Partition-wise joins take a join of unions and convert the plan into a union of joins,
such that only matching partitions are joined against one another.
If you want a partition-wise join to be performed implicit without the need for an
explicit join predicate on the partitioning column, set the model/schema property
implicit_partition.columnName
to name of the partitioning column used on each partitioned view in the model/schema.
CREATE VIRTUAL SCHEMA all_customers SERVER server OPTIONS ("implicit_partition.columnName" 'theColumn');
In an XML VDB:
<?xml version="1.0" encoding="UTF-8" standalone="yes"?>
<vdb name="partition" version="1">
<model name="all_customers" type="VIRTUAL">
<property name="implicit_partition.columnName" value="theColumn"/>
...
Teiid also incorporates many standard relational techniques to ensure efficient query plans.
-
Rewrite analysis for function simplification and evaluation.
-
Boolean optimizations for basic criteria simplification.
-
Removal of unnecessary view layers.
-
Removal of unnecessary sort operations.
-
Advanced search techniques through the left-linear space of join trees.
-
Parallelizing of source access during execution.

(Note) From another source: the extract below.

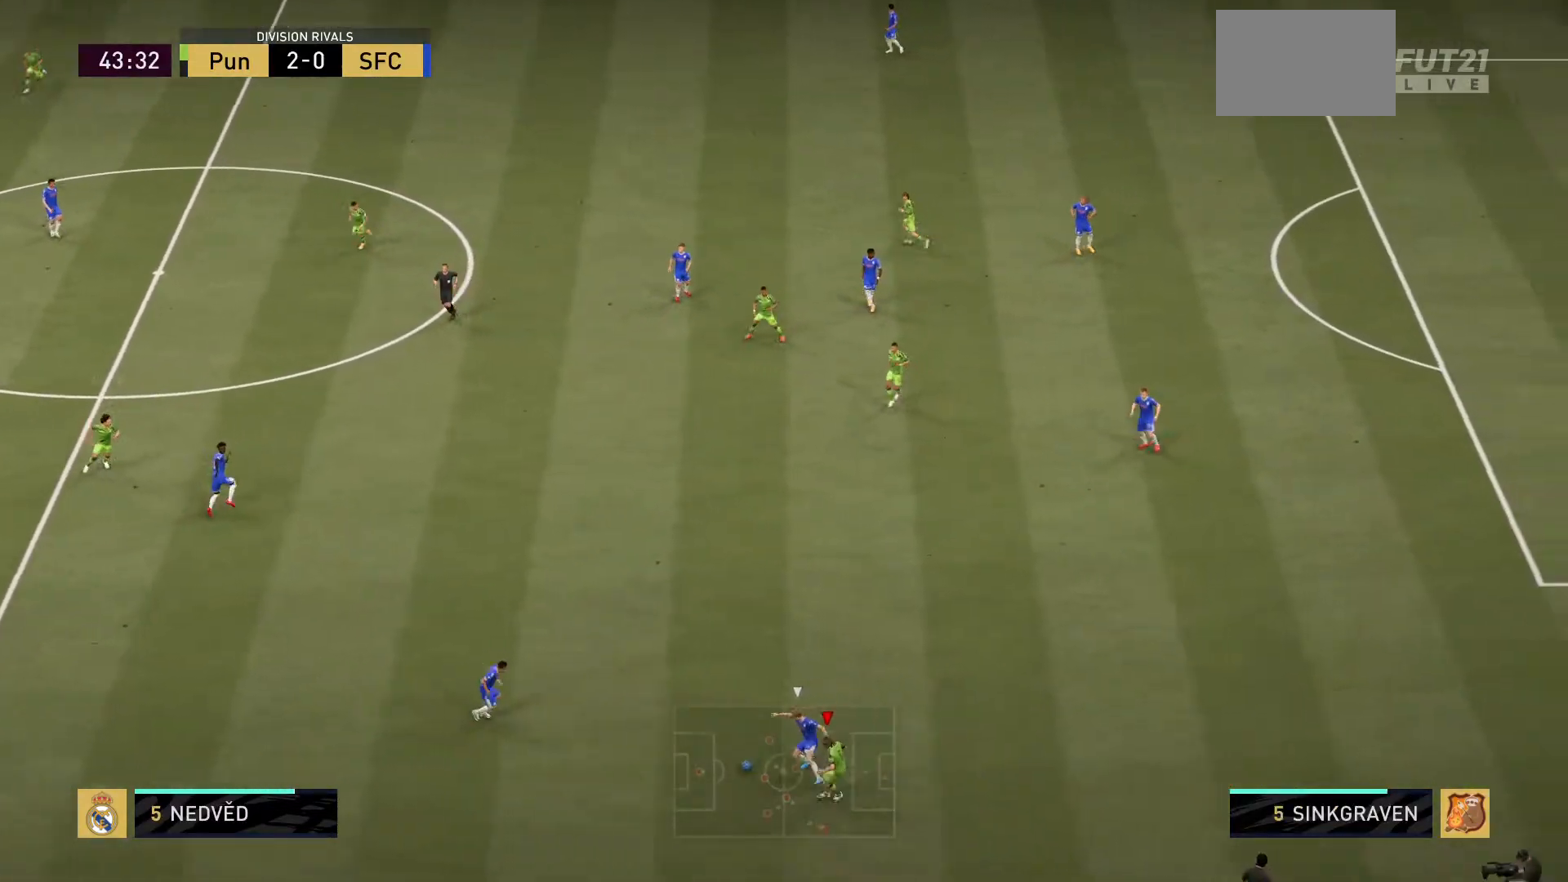
{"buttons": ["R2"], "left_stick": "left", "right_stick": "center", "events": [[183, "R2", "down"]]}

Some source systems only allow "relationship" queries logically producing left outer join results
even when queried with an inner join Teiid will attempt to form an appropriate left outer join.
These sources are restricted to only supporting key joins. In some circumstances foreign key relationships
on the same source should not be traversed at all or with the referenced table on the outer side of join.
The extension property teiid_rel:allow-join
can be used on the foreign key to further restrict
the pushdown behavior. With a value of "false" no join pushdown will be allowed, and with a value
of "inner" the referenced table must be on the inner side of the join. If the join pushdown is prevented,
the join will be processed as a federated join.